At my last Rotary Club meeting, I had the pleasure of presenting some interesting highlights and sidelights on the connections between Passover and Easter.
My club is a small one, about 20 members. We’re all Rotarians because we believe in the purpose of something that was started many years ago by a Chicago businessman — a Jewish man, at that — who believed that bringing businessmen together informally would be a good thing. Paul Harris recruited two friends — not Jewish — for lunch meetings. From this tiny seed grew a worldwide movement devoted to doing good things for others, based on telling the truth, being fair and helping those who need it.
There are only two Jews in my club. The rest are a mixed bag of Christians, all denominations, including one Baptist minister. And from time to time, I get the chance to share bits of my Judaism with them.

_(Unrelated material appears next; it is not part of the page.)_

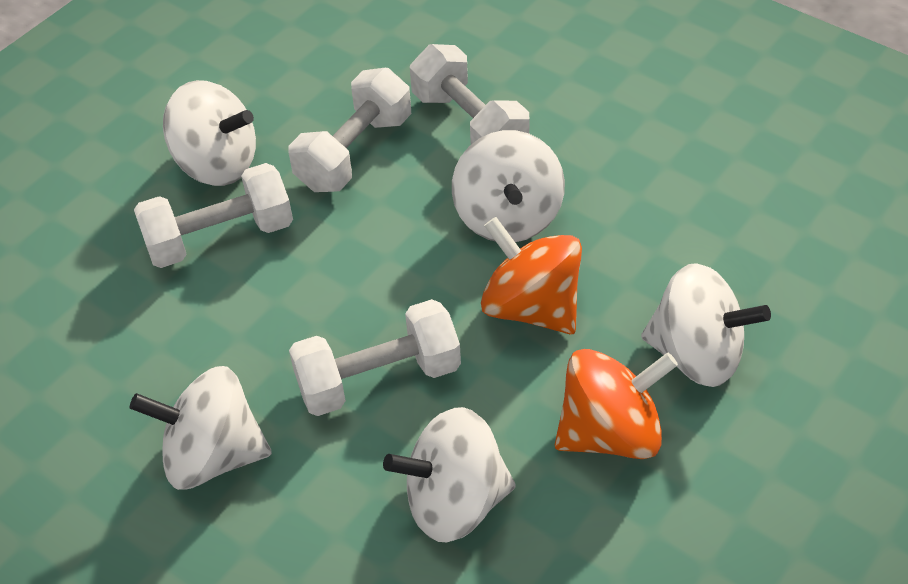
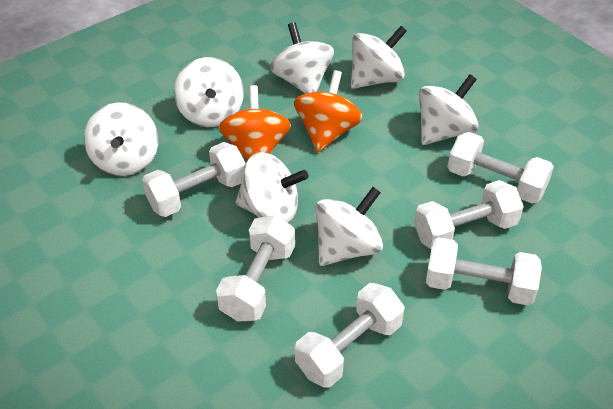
white dumbbell: 4 -> 6
white spinning top: 5 -> 7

Yes, they all know, and agree, that Jesus’ last supper was indeed a Passover Seder. At our meeting, I went over the elements of the Seder, the meanings of our symbolic foods, the way our faiths come together at these springtime holidays with eggs — the universal symbol of life; greenery — the abiding sign of spring; lamb — the sacrificial animal: salvation through blood on doorposts for us, salvation through the blood of Jesus for them. Shouldn’t we, as Jews, all recognize that our Exodus was the reason Jesus has come to be called by Christians “the lamb of God”?
The goblet Christians say Jesus held aloft at his Last Supper as he proclaimed “This is my blood” was one of the four cups we drink at our Seder table. And, the bread he broke as he said “This is my body”? It was surely matzah. To this day, Christians of many faiths take “communion,” their coming together as closely as they can with Jesus, through wafers. Wafers are essentially unleavened bread.
I could go on like this for a long time — and, indeed, I did so at my Rotary Club meeting. But I finally ended with two facts of which many Jews and Christians are unaware. First, when Jesus rode into Jerusalem on a humble donkey for that fateful Passover Seder, he was met by many who already revered him for defying the hard lines of the priests and adapting much to the level of the common folk. I count myself among those who consider Jesus the first Reform Jew. But those palm fronds grew in significance after his death, and this is what today’s Palm Sunday is all about! Palm branches are gathered to decorate churches, and some Christians — notably Catholics — burn them afterward. Then they gather the residue and save it for Ash Wednesday. Those ashes are used to mark the foreheads of worshippers as the Easter season begins, with hope for new and better life in the coming year.
And here is the second fact. In some synagogues, there is a special box, not much noticed or even talked about, sometimes attached to a high wall in the sanctuary. In it is a piece of matzo saved from the Seder of the previous year. Each year, after the Seder concludes, that box is opened and the old matzo is replaced with a new piece. This symbolizes continuity, with hope for new and better life in the coming year.
We have given so much to the religions that grew after ours, out of very Jewish roots. I have the great opportunity — small as it is — in Rotary, to help others know those roots, so that what may grow now is for more Christians to acknowledge and bless their own debt to our Judaism.
May your Seder tables be beautiful and bountiful, and herald a good year to come — for all of us.